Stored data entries
▼

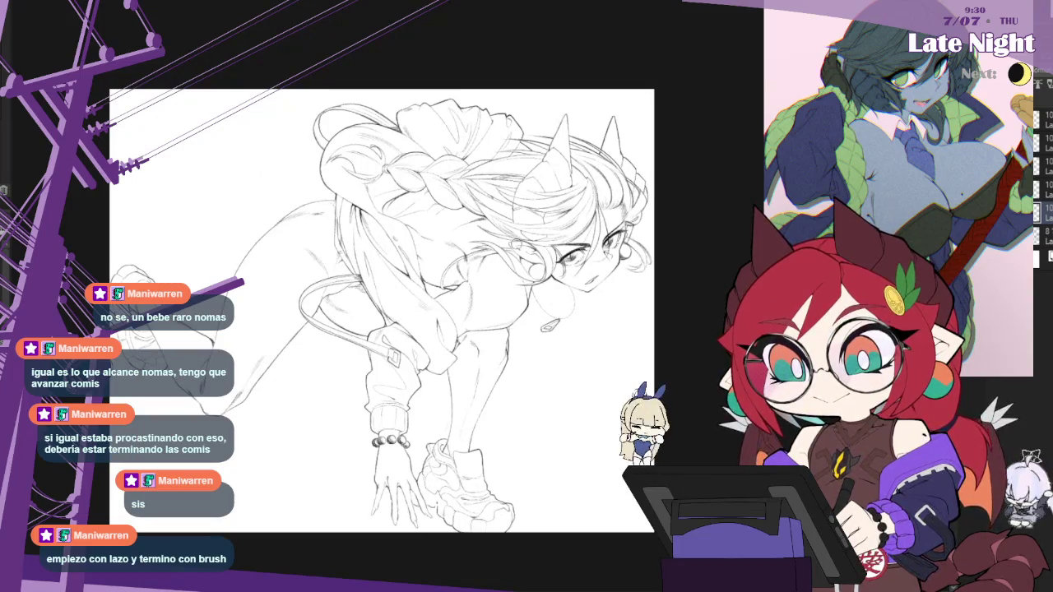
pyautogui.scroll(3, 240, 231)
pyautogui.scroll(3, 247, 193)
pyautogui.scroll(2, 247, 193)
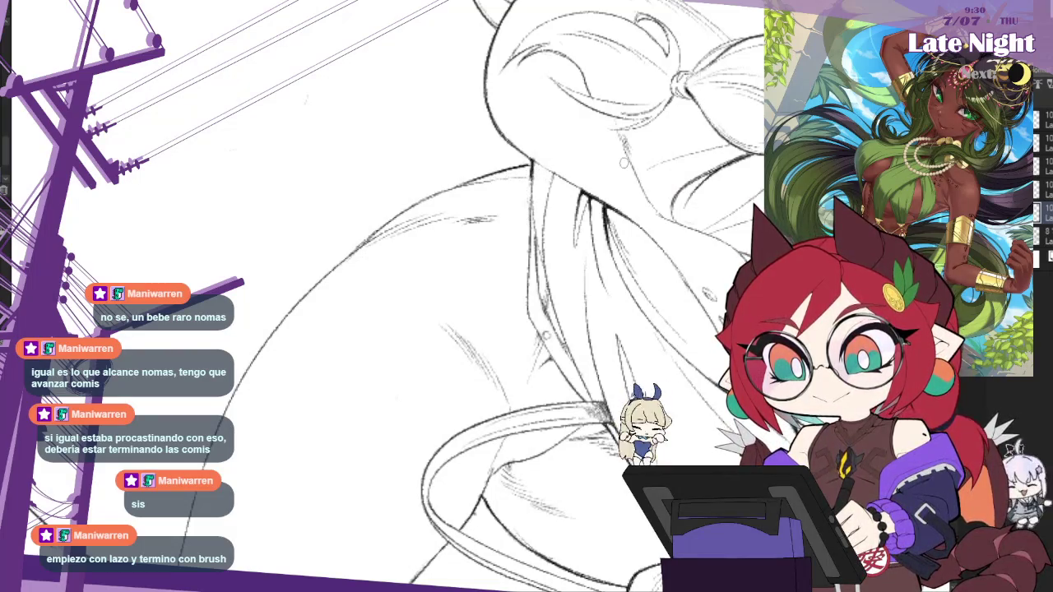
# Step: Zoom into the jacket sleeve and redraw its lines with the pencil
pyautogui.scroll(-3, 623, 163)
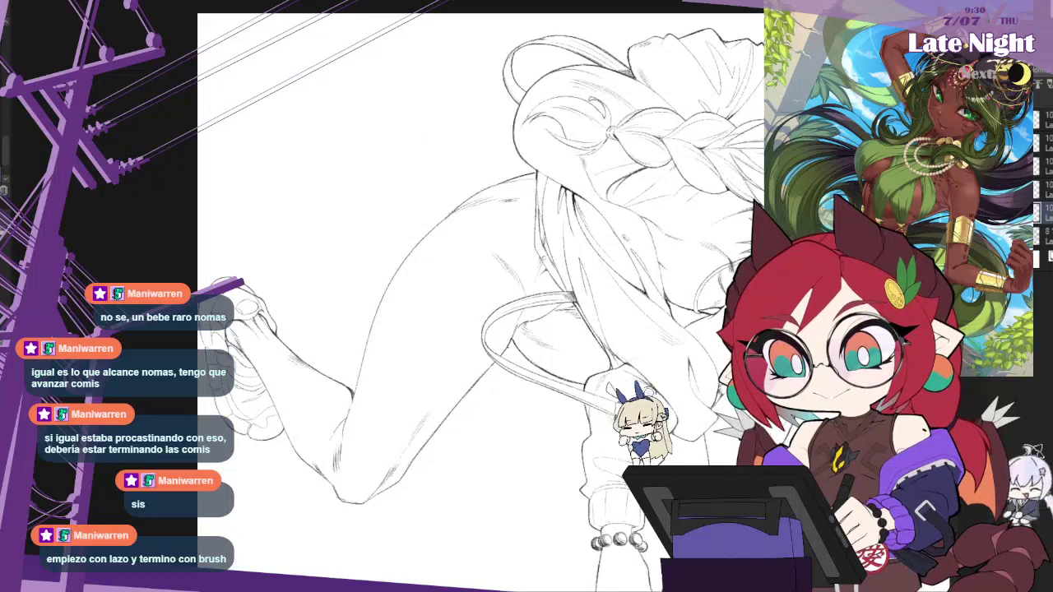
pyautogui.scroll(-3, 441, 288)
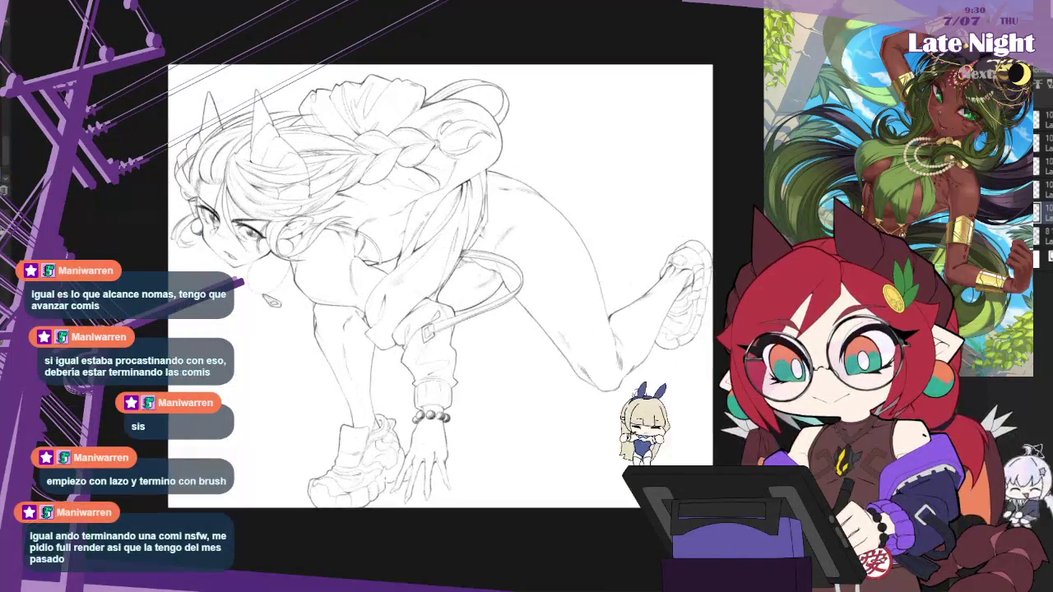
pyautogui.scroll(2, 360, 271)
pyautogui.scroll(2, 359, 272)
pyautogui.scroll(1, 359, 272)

▲

Exercise requirements:
Wherever a line in the data above holds "pyautogui", copy that line.

Answer to the problem:
pyautogui.scroll(3, 240, 231)
pyautogui.scroll(3, 247, 193)
pyautogui.scroll(2, 247, 193)
pyautogui.scroll(-3, 623, 163)
pyautogui.scroll(-3, 441, 288)
pyautogui.scroll(2, 360, 271)
pyautogui.scroll(2, 359, 272)
pyautogui.scroll(1, 359, 272)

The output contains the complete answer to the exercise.